In inflammatory arthritis, the molecular and genetic makeup of synovial tissues appears to hold clues that one day may guide clinical decision-making, says a physician in a presentation made at the European Congress of Rheumatology/European League Against Rheumatism (EULAR) meeting in June.
"We live in a paradoxical period in which rheumatologists use 21st-century therapies – monoclonal antibodies blocking very specific targets, including tumor necrosis factor (TNF), interleukin (IL)-6 in rheumatoid arthritis (RA) and IL-17 in psoriatic arthritis (PsA). Yet the categories we use to classify patients are 20th- or even 19th-century categories," said Bernard Lauwerys, M.D., Ph.D., of Université catholique de Louvain, Belgium.
Rheumatologists spend considerable time determining whether patients have rheumatoid, psoriatic or other types of arthritis, he explained. But these labels say nothing about disease severity and prognosis, or how to treat patients.
"It's time to move on. Many of us are looking at a new molecular taxonomy of rheumatic disorders. We believe that to design a molecular classification that makes sense, you should look in the joints rather than the blood, which is far away from where the disease occurs."
It is sometimes a diagnostic challenge even using all the tools we now have; namely, blood tests, x-rays, ultrasound, MRI and more. The tools we are developing probably will help us make the distinction," Dr. Lauwerys said.
To date, he said, treatment decisions for arthritis have rested largely on trial and error. "You start with a first-line drug. If that fails, you go to another first-line drug, and then second-line drugs according to the usual scheme. Can we do better? Can we personalize our therapeutic decisions?

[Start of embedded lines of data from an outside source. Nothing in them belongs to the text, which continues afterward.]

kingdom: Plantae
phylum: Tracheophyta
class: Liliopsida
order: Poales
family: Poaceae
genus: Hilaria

That's where looking at synovial tissue really can make a difference."
Histology has shown that in any arthritic joint, "You always see the same pattern of changes – hypervascularity, infiltration by inflammatory cells, diffuse aggregate and proliferation of fibroblasts." Yet different patient groups bear different histologic signatures. "With rheumatoid arthritis, you have more of everything; in psoriatic arthritis, you have more hypervascularity." When looking at individual patients' tissue samples, however, Dr. Lauwerys said it remains difficult to tell one condition from another.
"But when we started to do high-throughput transcriptomic studies, what was striking is that the molecular patterns in the tissues are very different. In rheumatoid arthritis, we had a lot of transcripts involved in T-cell and B-cell activation. In psoriatic arthritis, we had none of those. This tells us that although histology is very similar for whatever arthritis you see, molecular patterns are different."
In PsA, he said, investigations into the clinical utility of these markers are lacking. However, "In rheumatoid arthritis, we see that those variations in molecular patterns tell you something about the patient's status. In rheumatoid arthritis, those T-cell and B-cell activation genes correlate well with disease activity. We also found that variation in the expression of TNF-induced genes tells you something about disease severity." The more of these genes in a tissue sample, he explained, the less likely a patient is to respond to therapy.
"We are now trying to confirm these findings in multicentric prospective trials, to correlate the molecular patterns with clinically relevant information because this is what it's all about – can we base clinical decisions on those data?
Apparently, it is possible," according to a study published by Lauwerys et al. in Arthritis Research & Therapy in January 2016.
Crucial to the process, said Dr. Lauwerys, is the quality of clinical data used to supplement molecular and genetic data. "Everybody is running high-throughput genetic studies. But if you want that kind of experiment to succeed, you also need good quality clinical information. That's where I believe we make a difference – we combine those techniques with very good clinical characterization of patients." For example, correlating a specific molecular pattern with poor response to therapy requires using validated tools to document clinically that the patient is indeed a poor responder. "That is the job of the clinician," he said and it is an area where physicians can contribute, by tracking skin signs of psoriatic disease.
Ultimately, Dr. Lauwerys said, "I'm convinced that looking at the joints of patients with arthritis will tell us a lot about severity of the disease and the probability that a patient will respond to therapy. “
Dr. Lauwerys owns a patent licensed to DNAlytics, which sells a kit to help rheumatologists diagnose undifferentiated arthritis based on molecular patterns.
Bernard R Lauwerys MD. "Synovial Markers in Inflammatory Arthritis: Is This the New Holy Grail?" Annual European Congress of Rheumatology/European League Against Rheumatism (EULAR). June 15, 2018.